Among the entries that follow, locate the line with "middle pip: (226, 185)" and the line with "pinky dip: (1042, 735)". Output those lines and all lines in between, exactly, minus the pictures.

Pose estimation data
========
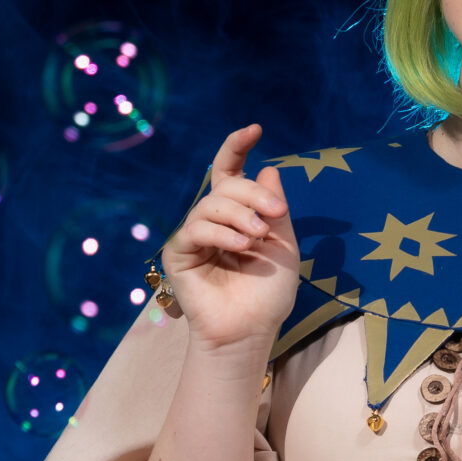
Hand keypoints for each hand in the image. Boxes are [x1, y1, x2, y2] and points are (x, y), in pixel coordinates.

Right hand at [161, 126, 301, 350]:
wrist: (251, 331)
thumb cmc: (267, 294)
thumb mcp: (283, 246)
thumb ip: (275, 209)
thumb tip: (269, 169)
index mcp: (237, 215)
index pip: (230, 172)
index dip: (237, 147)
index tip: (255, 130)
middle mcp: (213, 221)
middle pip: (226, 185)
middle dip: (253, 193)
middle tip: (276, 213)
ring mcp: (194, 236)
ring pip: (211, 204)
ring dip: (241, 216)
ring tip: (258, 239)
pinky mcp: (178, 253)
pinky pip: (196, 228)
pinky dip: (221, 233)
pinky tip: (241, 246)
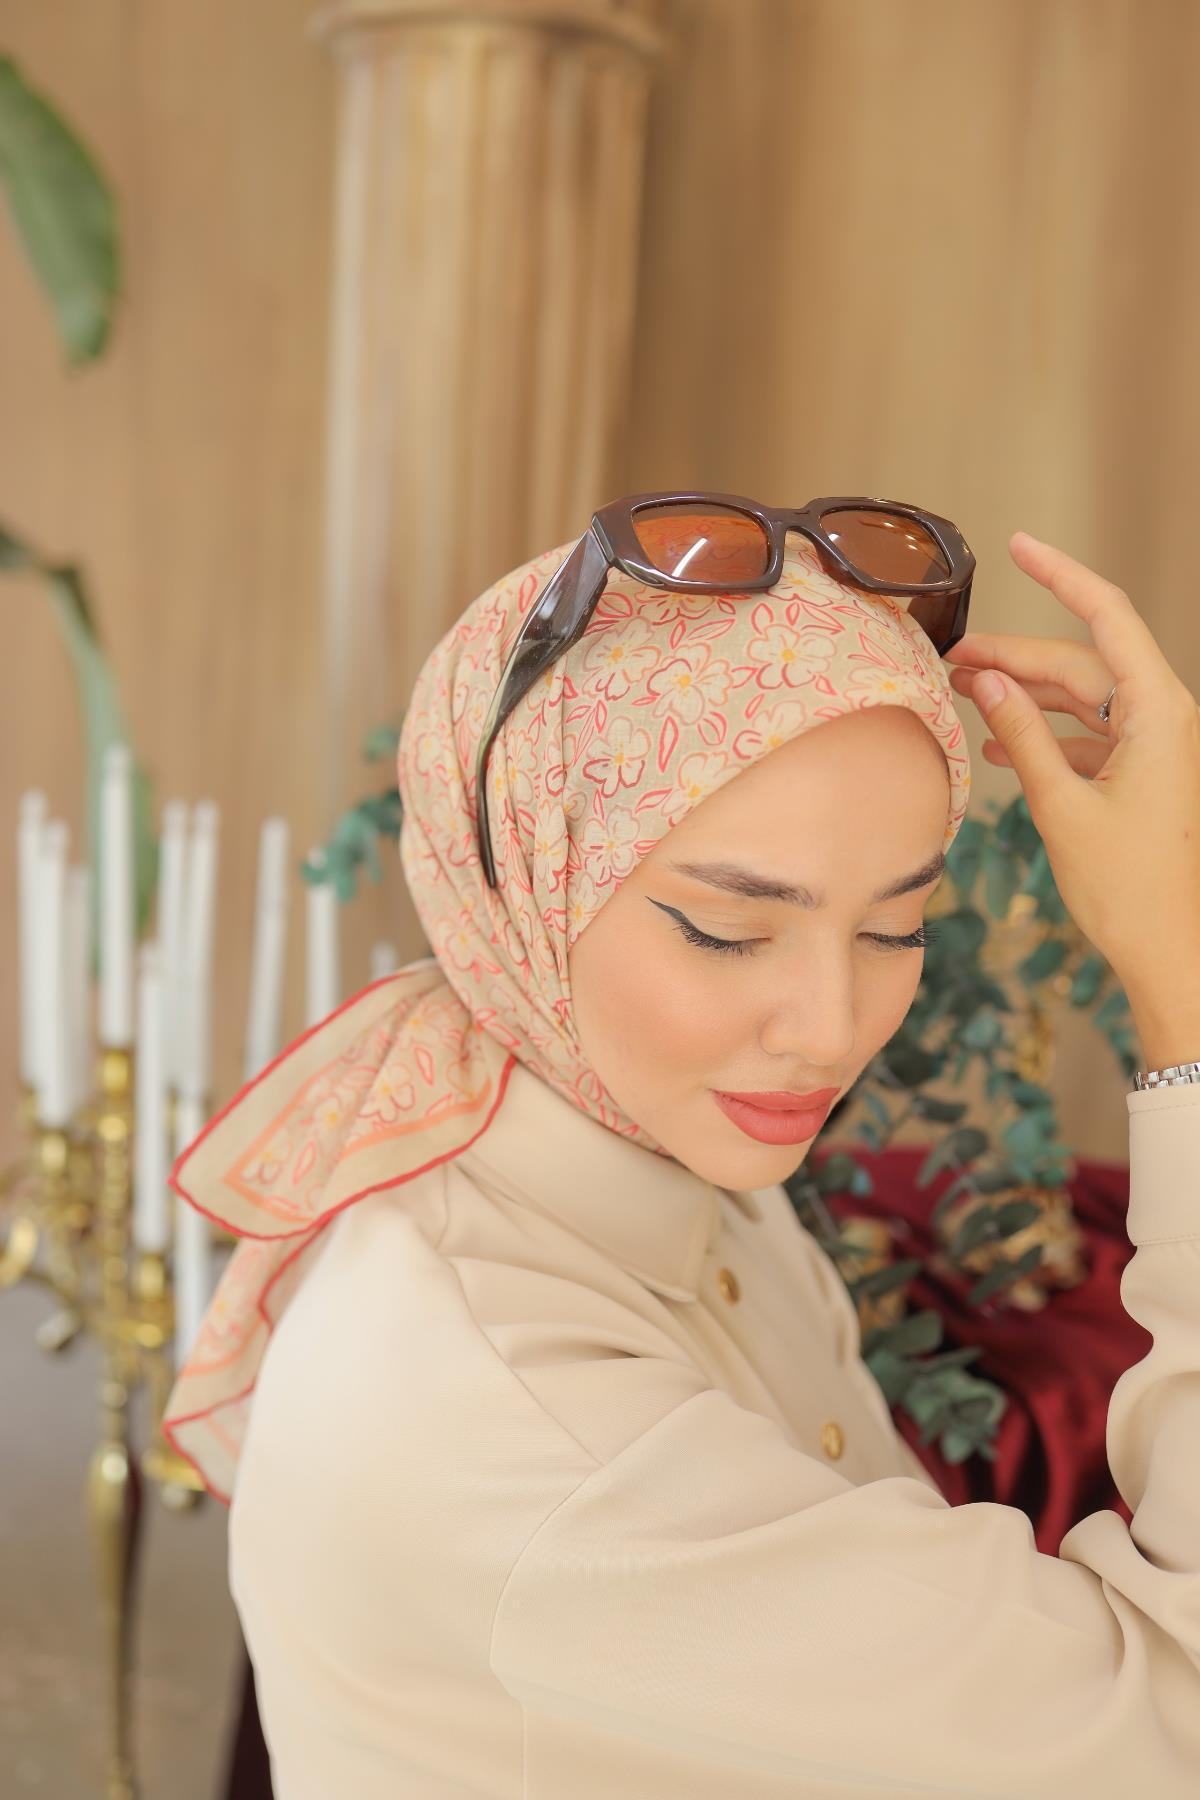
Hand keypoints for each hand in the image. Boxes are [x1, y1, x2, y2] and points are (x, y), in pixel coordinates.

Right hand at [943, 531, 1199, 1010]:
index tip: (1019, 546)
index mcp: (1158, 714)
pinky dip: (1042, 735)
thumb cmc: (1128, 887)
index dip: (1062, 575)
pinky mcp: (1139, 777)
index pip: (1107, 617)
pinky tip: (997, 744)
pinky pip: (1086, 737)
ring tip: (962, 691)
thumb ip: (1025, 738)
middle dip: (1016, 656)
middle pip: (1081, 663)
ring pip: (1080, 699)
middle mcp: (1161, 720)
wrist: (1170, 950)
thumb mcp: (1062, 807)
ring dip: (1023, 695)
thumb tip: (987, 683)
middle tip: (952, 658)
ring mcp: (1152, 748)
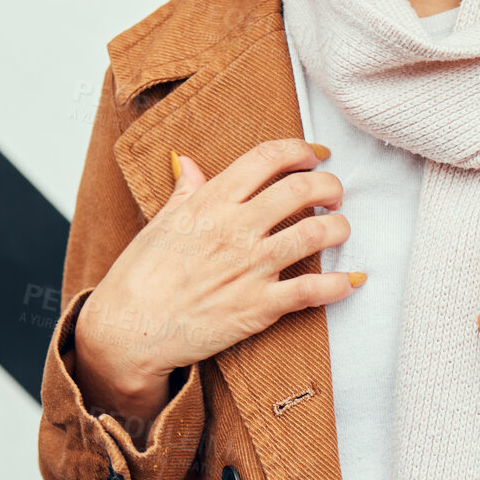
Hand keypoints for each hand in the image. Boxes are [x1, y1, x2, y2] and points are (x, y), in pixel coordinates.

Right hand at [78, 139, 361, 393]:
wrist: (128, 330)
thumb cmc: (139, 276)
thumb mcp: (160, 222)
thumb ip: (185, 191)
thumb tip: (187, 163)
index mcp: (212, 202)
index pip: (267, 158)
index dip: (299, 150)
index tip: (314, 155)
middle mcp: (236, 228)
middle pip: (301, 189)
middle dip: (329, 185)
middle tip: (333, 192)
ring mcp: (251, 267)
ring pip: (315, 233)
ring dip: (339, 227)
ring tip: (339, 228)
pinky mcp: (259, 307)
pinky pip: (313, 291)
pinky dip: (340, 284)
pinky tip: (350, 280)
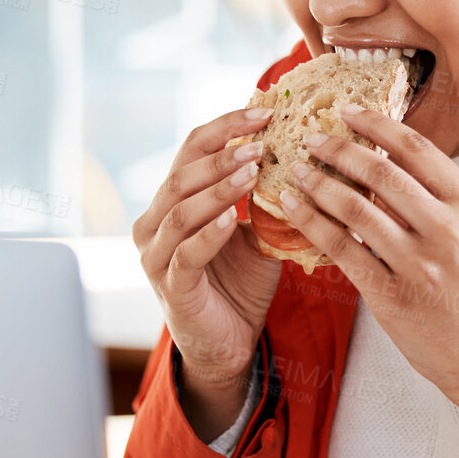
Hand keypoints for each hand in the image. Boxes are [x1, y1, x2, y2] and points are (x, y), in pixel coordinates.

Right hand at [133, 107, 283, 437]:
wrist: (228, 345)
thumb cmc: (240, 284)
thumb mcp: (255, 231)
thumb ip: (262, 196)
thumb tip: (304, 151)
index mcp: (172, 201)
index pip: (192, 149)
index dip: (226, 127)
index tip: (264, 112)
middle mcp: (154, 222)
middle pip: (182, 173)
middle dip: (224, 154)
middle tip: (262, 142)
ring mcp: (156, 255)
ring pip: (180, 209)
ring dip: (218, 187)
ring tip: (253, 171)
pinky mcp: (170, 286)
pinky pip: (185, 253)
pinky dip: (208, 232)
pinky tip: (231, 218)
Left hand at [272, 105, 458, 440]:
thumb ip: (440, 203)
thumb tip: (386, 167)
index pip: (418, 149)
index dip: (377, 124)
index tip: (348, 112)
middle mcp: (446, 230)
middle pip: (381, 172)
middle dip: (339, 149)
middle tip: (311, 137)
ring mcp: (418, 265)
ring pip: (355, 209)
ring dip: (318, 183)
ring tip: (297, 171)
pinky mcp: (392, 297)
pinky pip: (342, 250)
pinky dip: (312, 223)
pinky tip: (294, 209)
========
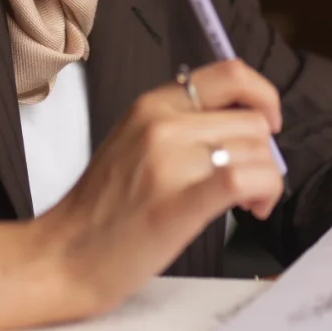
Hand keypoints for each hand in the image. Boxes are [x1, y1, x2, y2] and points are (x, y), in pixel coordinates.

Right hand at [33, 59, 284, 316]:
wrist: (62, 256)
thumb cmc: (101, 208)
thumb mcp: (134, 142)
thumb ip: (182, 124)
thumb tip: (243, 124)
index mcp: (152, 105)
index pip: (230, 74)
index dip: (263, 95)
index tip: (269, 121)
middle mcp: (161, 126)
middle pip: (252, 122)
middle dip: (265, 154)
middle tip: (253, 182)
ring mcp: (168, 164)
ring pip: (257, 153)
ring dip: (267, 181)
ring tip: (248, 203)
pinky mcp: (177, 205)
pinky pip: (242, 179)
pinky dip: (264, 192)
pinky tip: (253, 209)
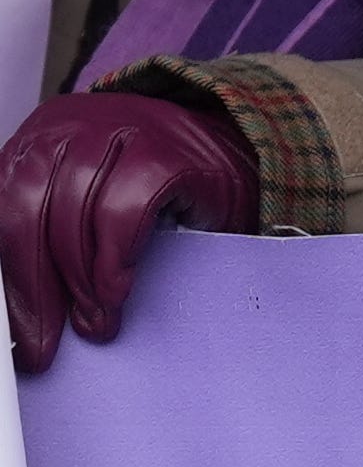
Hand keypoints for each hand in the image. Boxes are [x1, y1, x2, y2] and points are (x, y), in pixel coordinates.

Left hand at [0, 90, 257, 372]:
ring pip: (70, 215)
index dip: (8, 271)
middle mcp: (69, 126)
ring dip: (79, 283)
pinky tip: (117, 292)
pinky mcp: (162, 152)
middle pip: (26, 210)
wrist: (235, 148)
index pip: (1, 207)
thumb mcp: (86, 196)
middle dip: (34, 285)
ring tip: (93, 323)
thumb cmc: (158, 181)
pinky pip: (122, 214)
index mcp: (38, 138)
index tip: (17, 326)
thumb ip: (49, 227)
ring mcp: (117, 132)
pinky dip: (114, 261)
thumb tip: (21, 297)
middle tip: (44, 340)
========
:: Result ::
middle pip: (226, 185)
middle dip: (253, 193)
middle tip: (276, 213)
ring mcp: (194, 236)
ring pip: (211, 204)
ring dip: (241, 216)
ring tip: (258, 239)
pinky mcp: (178, 253)
pinky pip: (196, 228)
pinky dip: (221, 233)
pinky tip: (241, 246)
Hand keypoints for each hand in the image. Boxes are [x1, y1, x2, y2] and points are (x, y), in pixel coordinates.

Right hand at [943, 531, 1199, 1010]:
index tip: (1019, 546)
index mcp: (1158, 714)
pinky dip: (1042, 735)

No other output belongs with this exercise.